Un Datsun de los noventa, bastante destartalado y sin algunas piezas, como parachoques y tiradores de puertas, remendado a trozos con masilla y minio.

—Sé que no parece gran cosa. Pero nosotros tampoco, y ya ves. Un amigo mío se dedica a restaurarlos. Son buenos coches, la verdad. Una vez arreglados, vuelan.

—¿También conductor?

—Lo era. Hasta que se le partieron las dos caderas en un accidente. Entonces empezó a desmontarlos y a repararlos.

El aparcamiento, ahora, estaba vacío.

Bernie Rose alargó la mano.

—Supongo que ya no nos veremos más. Cuídate, muchacho.

Driver extendió la suya para estrechársela, vio el cuchillo —más bien el reflejo de la luna en su filo— cuando Bernie se lo acercaba, zurdo, describiendo una parábola baja.

Dio un golpe fuerte de rodilla en el brazo de Bernie Rose, le interceptó la muñeca, que subía, y le hundió el cuchillo en el cuello, bastante en el centro, lejos de la carótida y las arterias principales, por lo que tardó un poco, pero le había seccionado la faringe y la tráquea, y por ella escapaba entre silbidos el último aliento de Bernie Rose.
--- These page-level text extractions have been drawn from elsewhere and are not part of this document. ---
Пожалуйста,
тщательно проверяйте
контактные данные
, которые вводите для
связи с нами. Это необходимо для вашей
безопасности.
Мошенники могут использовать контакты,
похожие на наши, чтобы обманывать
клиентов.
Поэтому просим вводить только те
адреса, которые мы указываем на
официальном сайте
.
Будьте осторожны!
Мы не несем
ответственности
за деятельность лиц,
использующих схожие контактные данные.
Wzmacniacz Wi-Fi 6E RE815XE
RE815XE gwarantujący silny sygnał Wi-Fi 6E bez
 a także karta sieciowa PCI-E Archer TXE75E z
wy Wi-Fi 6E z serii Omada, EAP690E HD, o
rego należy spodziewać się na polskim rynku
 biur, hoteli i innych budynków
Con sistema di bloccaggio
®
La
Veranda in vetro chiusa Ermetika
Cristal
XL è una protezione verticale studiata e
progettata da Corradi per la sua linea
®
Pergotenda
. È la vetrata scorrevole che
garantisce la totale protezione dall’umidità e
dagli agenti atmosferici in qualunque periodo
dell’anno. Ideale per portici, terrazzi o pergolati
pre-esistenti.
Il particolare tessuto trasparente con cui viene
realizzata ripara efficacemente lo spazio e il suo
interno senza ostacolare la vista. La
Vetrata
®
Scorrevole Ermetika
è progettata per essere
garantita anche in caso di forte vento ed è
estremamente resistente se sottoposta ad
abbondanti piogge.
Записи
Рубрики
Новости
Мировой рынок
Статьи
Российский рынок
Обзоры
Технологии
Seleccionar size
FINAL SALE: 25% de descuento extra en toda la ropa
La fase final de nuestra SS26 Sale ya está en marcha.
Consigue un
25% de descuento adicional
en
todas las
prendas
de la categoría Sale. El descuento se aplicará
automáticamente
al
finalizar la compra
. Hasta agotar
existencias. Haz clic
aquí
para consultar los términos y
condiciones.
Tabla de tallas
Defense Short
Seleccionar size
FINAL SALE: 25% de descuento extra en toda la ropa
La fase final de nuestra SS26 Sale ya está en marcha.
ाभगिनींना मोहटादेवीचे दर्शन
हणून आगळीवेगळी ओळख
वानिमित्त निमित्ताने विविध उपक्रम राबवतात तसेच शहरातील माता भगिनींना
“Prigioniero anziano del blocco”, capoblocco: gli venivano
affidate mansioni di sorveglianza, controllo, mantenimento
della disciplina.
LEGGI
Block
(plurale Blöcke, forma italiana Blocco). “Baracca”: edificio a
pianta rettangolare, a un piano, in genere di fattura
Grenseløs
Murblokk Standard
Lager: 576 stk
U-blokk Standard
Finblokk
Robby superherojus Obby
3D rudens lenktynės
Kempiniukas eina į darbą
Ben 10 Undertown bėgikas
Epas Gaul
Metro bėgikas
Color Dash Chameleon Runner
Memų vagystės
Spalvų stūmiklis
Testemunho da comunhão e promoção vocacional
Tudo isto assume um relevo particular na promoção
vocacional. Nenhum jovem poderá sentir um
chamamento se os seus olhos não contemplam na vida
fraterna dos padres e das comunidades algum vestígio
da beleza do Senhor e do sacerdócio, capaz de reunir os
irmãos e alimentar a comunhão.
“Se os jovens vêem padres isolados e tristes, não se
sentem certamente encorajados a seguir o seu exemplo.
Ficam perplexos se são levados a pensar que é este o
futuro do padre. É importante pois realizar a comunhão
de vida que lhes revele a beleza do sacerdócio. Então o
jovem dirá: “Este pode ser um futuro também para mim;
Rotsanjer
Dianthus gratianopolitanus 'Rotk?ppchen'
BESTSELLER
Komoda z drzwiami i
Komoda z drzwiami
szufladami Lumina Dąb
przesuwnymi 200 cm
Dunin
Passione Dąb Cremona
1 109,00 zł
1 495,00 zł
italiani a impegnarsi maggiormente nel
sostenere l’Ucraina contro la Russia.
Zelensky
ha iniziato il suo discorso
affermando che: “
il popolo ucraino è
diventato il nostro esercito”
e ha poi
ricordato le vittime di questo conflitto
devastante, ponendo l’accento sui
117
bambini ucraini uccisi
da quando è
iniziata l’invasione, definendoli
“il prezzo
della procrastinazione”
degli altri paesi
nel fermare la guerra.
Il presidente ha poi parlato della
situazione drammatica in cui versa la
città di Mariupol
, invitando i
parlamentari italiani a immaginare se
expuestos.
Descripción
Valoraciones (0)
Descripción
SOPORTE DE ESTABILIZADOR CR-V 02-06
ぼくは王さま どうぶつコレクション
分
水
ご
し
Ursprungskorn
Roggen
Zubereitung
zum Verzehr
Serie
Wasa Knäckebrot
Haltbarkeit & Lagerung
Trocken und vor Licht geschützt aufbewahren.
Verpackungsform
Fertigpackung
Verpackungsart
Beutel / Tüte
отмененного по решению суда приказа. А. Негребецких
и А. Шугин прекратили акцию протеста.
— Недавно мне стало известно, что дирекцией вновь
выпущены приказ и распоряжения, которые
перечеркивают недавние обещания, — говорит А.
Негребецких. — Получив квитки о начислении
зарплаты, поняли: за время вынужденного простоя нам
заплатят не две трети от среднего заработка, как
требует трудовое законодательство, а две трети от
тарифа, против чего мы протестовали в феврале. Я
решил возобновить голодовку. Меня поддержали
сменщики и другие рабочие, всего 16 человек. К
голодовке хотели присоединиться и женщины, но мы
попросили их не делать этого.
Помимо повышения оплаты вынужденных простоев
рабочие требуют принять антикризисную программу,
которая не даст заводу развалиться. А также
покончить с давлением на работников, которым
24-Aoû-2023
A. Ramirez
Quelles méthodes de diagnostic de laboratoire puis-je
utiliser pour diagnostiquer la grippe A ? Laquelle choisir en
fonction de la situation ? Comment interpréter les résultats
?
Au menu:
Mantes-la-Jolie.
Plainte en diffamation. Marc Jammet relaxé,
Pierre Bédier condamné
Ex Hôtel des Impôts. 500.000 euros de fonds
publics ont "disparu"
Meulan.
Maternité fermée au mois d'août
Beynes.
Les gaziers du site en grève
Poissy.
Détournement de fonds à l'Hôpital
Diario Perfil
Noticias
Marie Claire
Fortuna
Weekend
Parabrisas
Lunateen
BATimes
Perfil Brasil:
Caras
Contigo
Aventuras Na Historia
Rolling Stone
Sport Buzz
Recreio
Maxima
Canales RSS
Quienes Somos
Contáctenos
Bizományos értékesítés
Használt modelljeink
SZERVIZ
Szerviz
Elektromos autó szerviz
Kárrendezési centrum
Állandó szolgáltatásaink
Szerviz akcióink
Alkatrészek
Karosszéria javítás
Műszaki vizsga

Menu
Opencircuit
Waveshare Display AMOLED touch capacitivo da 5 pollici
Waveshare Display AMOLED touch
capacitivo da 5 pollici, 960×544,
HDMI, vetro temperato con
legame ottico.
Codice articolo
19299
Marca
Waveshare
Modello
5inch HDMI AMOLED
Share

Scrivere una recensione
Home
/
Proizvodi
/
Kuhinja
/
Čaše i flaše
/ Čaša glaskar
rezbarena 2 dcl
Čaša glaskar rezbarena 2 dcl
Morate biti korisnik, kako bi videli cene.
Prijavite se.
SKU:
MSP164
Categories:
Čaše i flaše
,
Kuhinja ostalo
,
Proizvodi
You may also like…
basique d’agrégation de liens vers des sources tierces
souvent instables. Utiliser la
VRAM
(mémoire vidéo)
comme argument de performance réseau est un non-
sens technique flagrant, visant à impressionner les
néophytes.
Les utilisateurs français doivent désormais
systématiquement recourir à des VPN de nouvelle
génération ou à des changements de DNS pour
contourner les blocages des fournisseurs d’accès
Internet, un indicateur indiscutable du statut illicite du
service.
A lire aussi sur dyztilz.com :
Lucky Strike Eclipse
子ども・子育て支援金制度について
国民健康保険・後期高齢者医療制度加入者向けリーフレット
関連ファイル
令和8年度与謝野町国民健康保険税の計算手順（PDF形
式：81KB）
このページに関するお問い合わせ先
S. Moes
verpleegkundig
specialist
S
Así que no tardó tanto.

Al mirar sus ojos entrecerrados pensó: esto es lo que la gente quiere decir cuando usa expresiones como «estado de gracia».

Condujo hasta los muelles, arrastró el cuerpo de Bernie hasta el borde del agua y lo dejó caer. Venimos del agua. Al agua volvemos. Estaba bajando la marea, que levantó el cuerpo y se lo llevó con gran delicadeza. Las luces de la ciudad moteaban el mar.

Después, Driver se quedó un rato sentado, sintiendo el rugido recio del Datsun que lo envolvía, su traqueteo.

Condujo. Eso era lo que hacía. Lo que haría siempre.

Levantó el pie del embrague y se incorporó a la calle desde el aparcamiento de la playa, regresando al mundo por su mismo borde; debajo, el ronroneo del motor, encima, la luna amarilla, y, por delante, cientos y cientos de millas que recorrer.

El fin de Driver todavía quedaba lejos. En los años que estaban por venir, años antes de que lo abatieran a las tres de la madrugada, una madrugada fresca y transparente, en un bar de Tijuana, años antes de que Manny Gilden convirtiera su vida en una película, habría otros asesinatos, otros cuerpos.

Bernie Rose fue el único al que lloró.